COVID-19 patient admissions at Froedtert South peaked on April 13 but have tapered off since then, said Ric Schmidt, hospital president and CEO.

“We went through a scary phase (on April 13), and I think we handled it well and never missed a beat,” Schmidt said last week. “The next test will be what happens if we go over 150 inpatients.”

In a letter to Kenosha Mayor Antaramian regarding the hospital’s pandemic planning in early April, Schmidt reported that, prior to the outbreak, the hospital had a daily intake of patients numbering between 115 and 150 with an average of 130.

Following the outbreak, daily numbers dropped as elective procedures were postponed.

“Regarding surge planning we can handle an increase from 60 or 70 to 150 patients ... assuming our staff remain healthy,” he wrote.

As of April 23, Advocate Aurora reported 96 COVID-19 patients were in its facilities statewide, according to spokesperson Cheri Mantz. No information was available specifically for Kenosha County hospitals.

The hospital also did not provide information regarding the trend of COVID admissions, total hospital beds or immediate bed availability.

Regarding testing, however, Mantz said, “we are pleased to share that through ACL Labs we have doubled testing capacity, however there continues to be a national shortage of COVID-19 test kits and the materials needed to process them.”

Local hospitals would need supplies if surge

For now, bed availability and supplies are holding steady, say Kenosha County health care officials.

“Right now hospitals are able to keep up,” Freiheit said.

“If the question is, ‘Is there a perceived crunch (for beds)?’ the answer is no for now,’” Schmidt said.

In early April, Froedtert South reported it had 35 ventilators, 27 of which were dedicated for critically-ill COVID-19 patients and eight dedicated for surgeries.

In the event of a surge, however, more supplies would be required at Froedtert South facilities, Schmidt said.

“What will limit us is not hospital beds, but the limitations of our medical staff and staff, our ability to attain additional ventilators and attain the needed PPE,” he wrote.

Regarding testing, Schmidt noted that the hospital is getting results in 24 to 72 hours, but “a game changer” would be “a very large supply of Abbott’s quick test.”

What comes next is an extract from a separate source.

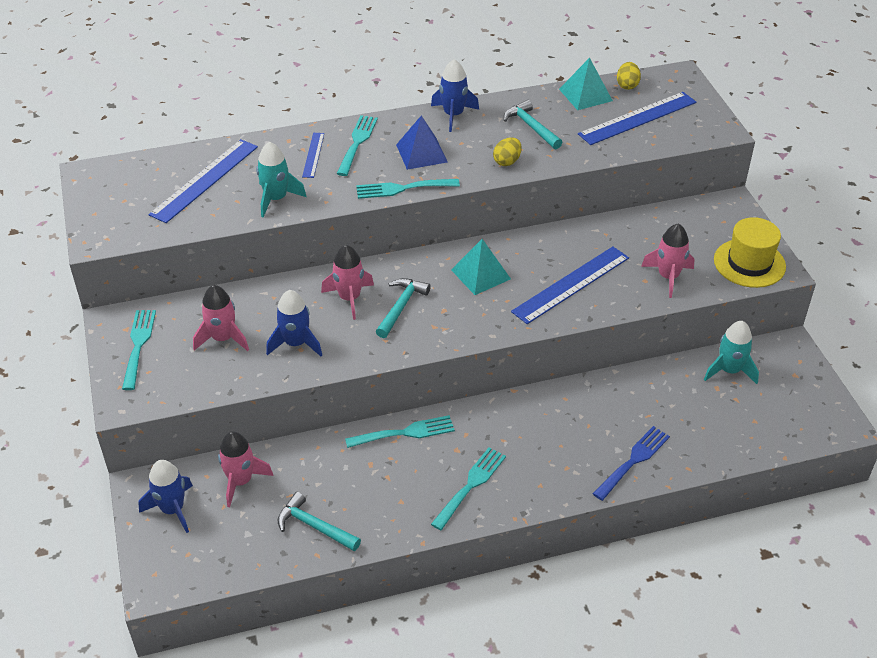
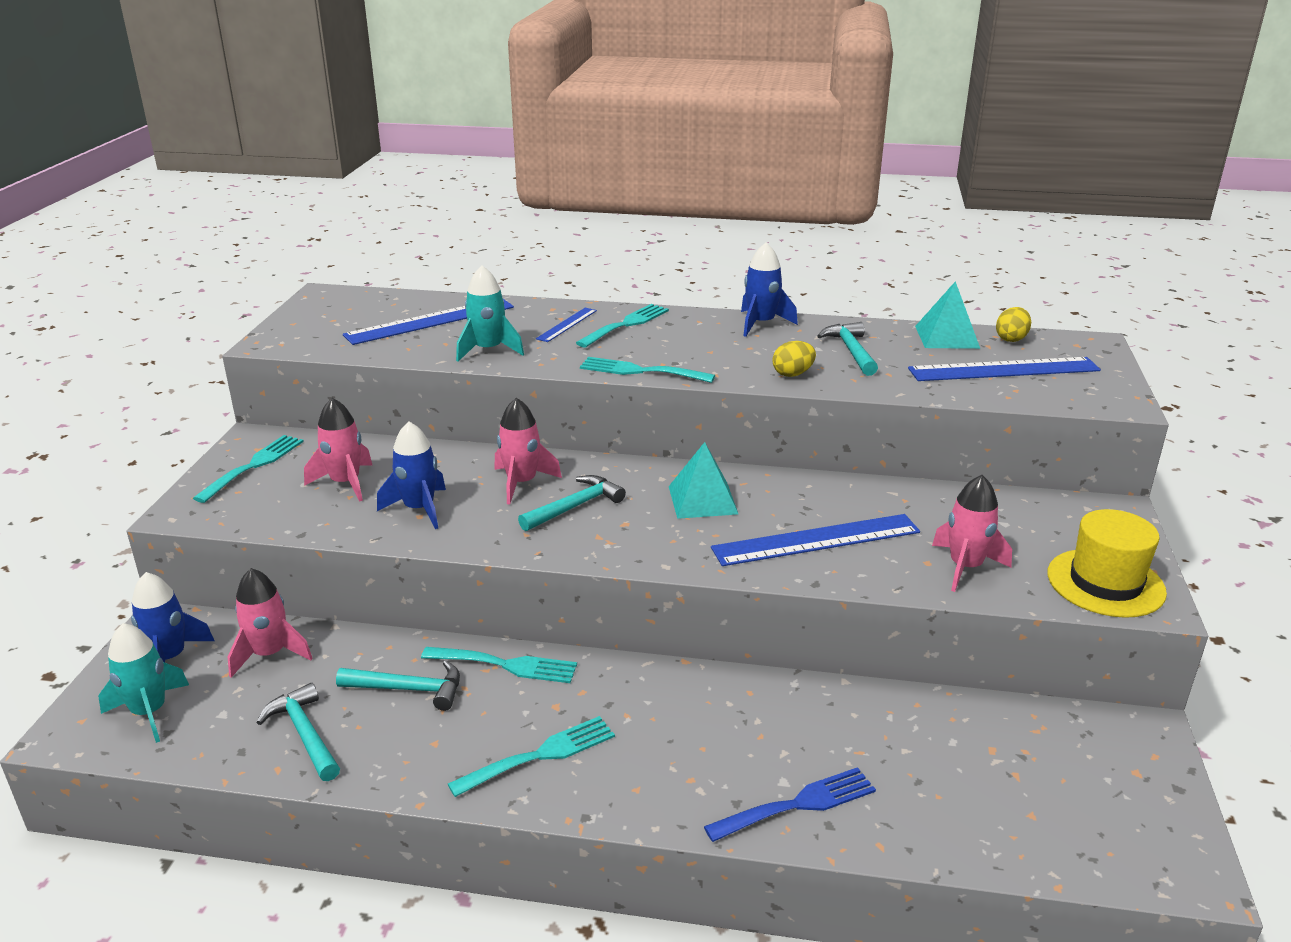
camera: 25 degrees right, 15 degrees down
blue pyramid [396,116,448,170] -> none
turquoise rocket [704,321,759,384] -> turquoise rocket moved to [98,623,189,743]
none -> turquoise hammer [336,660,460,711]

Following an offer of assistance from the mayor’s office, Schmidt noted that Froedtert South could use additional hand sanitizer, disinfectants, isolation gowns, surgical masks and N95 masks.

Mantz said that Aurora Advocate hospitals have sufficient personal protection equipment to meet its current needs and continue to work to acquire additional PPE from reliable sources.

“PPE is always an issue, and (the county health department is) always procuring more,” Freiheit said.